> **Request a**:
Reproduce the saved data entries word for word, starting at their first line and ending with the line that contains "csgo report system", including that line.

> **Excerpt to read**:
<<<<
Question

Let \( U, V \) and \( W \) be finite dimensional real vector spaces, \( T: U \to V \), \( S: V \to W \) and \( P: W \to U \) be linear transformations. If range \( (ST) = \) nullspace \( (P) \), nullspace \( (ST) = \) range \( (P) \) and rank \( (T) = \) rank \( (S) \), then which one of the following is TRUE?

• A. nullity of \( T = \) nullity of \( S \)
• B. dimension of \( U \neq \) dimension of \( W \)
• C. If dimension of \( V = 3 \), dimension of \( U = 4 \), then \( P \) is not identically zero
• D. If dimension of \( V = 4 \), dimension of \( U = 3 \) and \( T \) is one-one, then \( P \) is identically zero

Hint:

When dealing with linear transformations, use the rank-nullity theorem and the properties of ranges and nullspaces to relate the dimensions of vector spaces.

Answer 1

The Correct Option is C

Step 1: Establish key relationships

From the rank-nullity theorem:

• For $T: U \to V$: $\dim(U) = \text{rank}(T) + \text{nullity}(T)$
• For $S: V \to W$: $\dim(V) = \text{rank}(S) + \text{nullity}(S)$
• For $ST: U \to W$: $\dim(U) = \text{rank}(ST) + \text{nullity}(ST)$
• For $P: W \to U$: $\dim(W) = \text{rank}(P) + \text{nullity}(P)$

From the given conditions:

• $\text{rank}(ST) = \dim(\text{nullspace}(P)) = \text{nullity}(P)$
• $\text{nullity}(ST) = \dim(\text{range}(P)) = \text{rank}(P)$

Therefore: $$\dim(U) = \text{rank}(ST) + \text{nullity}(ST) = \text{nullity}(P) + \text{rank}(P) = \dim(W)$$

So $\dim(U) = \dim(W)$.
>>>>
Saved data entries
<<<<
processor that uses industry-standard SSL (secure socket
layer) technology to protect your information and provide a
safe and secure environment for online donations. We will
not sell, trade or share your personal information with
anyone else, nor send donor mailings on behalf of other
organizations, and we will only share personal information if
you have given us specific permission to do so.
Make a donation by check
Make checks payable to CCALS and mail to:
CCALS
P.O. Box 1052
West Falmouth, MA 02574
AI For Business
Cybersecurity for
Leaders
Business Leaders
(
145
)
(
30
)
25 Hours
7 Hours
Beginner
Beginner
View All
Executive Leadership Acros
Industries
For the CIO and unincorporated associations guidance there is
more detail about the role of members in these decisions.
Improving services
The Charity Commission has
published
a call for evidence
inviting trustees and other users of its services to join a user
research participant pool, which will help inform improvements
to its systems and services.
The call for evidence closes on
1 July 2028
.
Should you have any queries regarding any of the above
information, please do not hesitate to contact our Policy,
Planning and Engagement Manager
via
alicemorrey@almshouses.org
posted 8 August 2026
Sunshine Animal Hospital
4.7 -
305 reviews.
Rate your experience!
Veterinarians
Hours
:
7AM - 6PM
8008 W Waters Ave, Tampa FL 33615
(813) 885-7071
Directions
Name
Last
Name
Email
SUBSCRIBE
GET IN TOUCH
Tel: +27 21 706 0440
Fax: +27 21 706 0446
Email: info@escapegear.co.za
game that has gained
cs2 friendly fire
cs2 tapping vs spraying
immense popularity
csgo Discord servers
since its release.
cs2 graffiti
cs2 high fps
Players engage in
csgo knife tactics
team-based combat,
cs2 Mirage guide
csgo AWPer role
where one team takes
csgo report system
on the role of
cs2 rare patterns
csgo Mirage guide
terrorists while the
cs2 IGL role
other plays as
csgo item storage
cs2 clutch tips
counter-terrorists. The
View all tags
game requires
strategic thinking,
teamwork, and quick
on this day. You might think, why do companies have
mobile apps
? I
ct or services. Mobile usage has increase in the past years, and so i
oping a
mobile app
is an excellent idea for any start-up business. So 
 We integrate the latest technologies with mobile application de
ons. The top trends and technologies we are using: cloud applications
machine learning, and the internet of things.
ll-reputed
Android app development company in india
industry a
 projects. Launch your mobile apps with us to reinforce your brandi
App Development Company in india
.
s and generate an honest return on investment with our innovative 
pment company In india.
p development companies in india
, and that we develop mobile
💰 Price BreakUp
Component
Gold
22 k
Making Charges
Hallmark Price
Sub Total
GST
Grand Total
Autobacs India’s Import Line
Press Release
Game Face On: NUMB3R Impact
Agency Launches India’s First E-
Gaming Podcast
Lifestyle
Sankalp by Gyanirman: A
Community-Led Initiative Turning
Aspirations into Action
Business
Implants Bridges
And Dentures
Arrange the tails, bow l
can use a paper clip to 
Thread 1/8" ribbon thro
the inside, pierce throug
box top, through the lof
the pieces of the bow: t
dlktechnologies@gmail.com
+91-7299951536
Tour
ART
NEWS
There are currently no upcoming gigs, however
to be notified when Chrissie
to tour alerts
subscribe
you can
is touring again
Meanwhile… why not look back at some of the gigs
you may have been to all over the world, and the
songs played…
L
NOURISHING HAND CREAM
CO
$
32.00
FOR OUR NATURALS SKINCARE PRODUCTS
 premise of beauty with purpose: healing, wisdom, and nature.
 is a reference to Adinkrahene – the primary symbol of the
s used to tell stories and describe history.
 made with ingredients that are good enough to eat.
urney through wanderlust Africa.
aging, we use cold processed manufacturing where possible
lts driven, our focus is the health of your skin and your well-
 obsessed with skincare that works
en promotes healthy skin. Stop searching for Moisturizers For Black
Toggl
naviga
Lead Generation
>>>>
> **Request b**:
Carry the worked solution to the linear transformations problem forward from the point where it stops.

> **Answer box a**:
processor that uses industry-standard SSL (secure socket
layer) technology to protect your information and provide a
safe and secure environment for online donations. We will
not sell, trade or share your personal information with
anyone else, nor send donor mailings on behalf of other
organizations, and we will only share personal information if
you have given us specific permission to do so.
Make a donation by check
Make checks payable to CCALS and mail to:
CCALS
P.O. Box 1052
West Falmouth, MA 02574
AI For Business
Cybersecurity for
Leaders
Business Leaders
(
145
)
(
30
)
25 Hours
7 Hours
Beginner
Beginner
View All
Executive Leadership Acros
Industries
For the CIO and unincorporated associations guidance there is
more detail about the role of members in these decisions.
Improving services
The Charity Commission has
published
a call for evidence
inviting trustees and other users of its services to join a user
research participant pool, which will help inform improvements
to its systems and services.
The call for evidence closes on
1 July 2028
.
Should you have any queries regarding any of the above
information, please do not hesitate to contact our Policy,
Planning and Engagement Manager
via
alicemorrey@almshouses.org
posted 8 August 2026
Sunshine Animal Hospital
4.7 -
305 reviews.
Rate your experience!
Veterinarians
Hours
:
7AM - 6PM
8008 W Waters Ave, Tampa FL 33615
(813) 885-7071
Directions
Name
Last
Name
Email
SUBSCRIBE
GET IN TOUCH
Tel: +27 21 706 0440
Fax: +27 21 706 0446
Email: info@escapegear.co.za
game that has gained
cs2 friendly fire
cs2 tapping vs spraying
immense popularity
csgo Discord servers
since its release.
cs2 graffiti
cs2 high fps
Players engage in
csgo knife tactics
team-based combat,
cs2 Mirage guide
csgo AWPer role
where one team takes
csgo report system

> **Answer box b**:
Option (A): nullity of $T$ = nullity of $S$

Given: $\text{rank}(T) = \text{rank}(S)$

From rank-nullity:

• $\text{nullity}(T) = \dim(U) - \text{rank}(T)$
• $\text{nullity}(S) = \dim(V) - \text{rank}(S) = \dim(V) - \text{rank}(T)$

For nullity of $T$ to equal nullity of $S$: $$\dim(U) - \text{rank}(T) = \dim(V) - \text{rank}(T)$$ $$\dim(U) = \dim(V)$$

This is not necessarily true from our given conditions. Option (A) is not always TRUE.

Option (B): dimension of $U \neq$ dimension of $W$

From Step 1, we proved $\dim(U) = \dim(W)$.

Option (B) is FALSE.

Option (C): If $\dim(V) = 3$, $\dim(U) = 4$, then $P$ is not identically zero

Given: $\dim(V) = 3$, $\dim(U) = 4$

From Step 1: $\dim(W) = \dim(U) = 4$

Since $\text{nullity}(ST) = \text{rank}(P)$ and $\dim(U) = 4$: $$\text{rank}(ST) + \text{rank}(P) = 4$$

Now, $\text{rank}(ST) \leq \min(\text{rank}(S), \text{rank}(T))$

Since $\text{rank}(T) \leq \dim(V) = 3$ and $\text{rank}(S) = \text{rank}(T) \leq 3$: $$\text{rank}(ST) \leq 3$$

Therefore: $$\text{rank}(P) = 4 - \text{rank}(ST) \geq 4 - 3 = 1$$

So $\text{rank}(P) \geq 1$, which means $P$ is not identically zero.

Option (C) is TRUE. 

Option (D): If $\dim(V) = 4$, $\dim(U) = 3$ and $T$ is one-one, then $P$ is identically zero

Given: $\dim(V) = 4$, $\dim(U) = 3$, $T$ is one-one (injective)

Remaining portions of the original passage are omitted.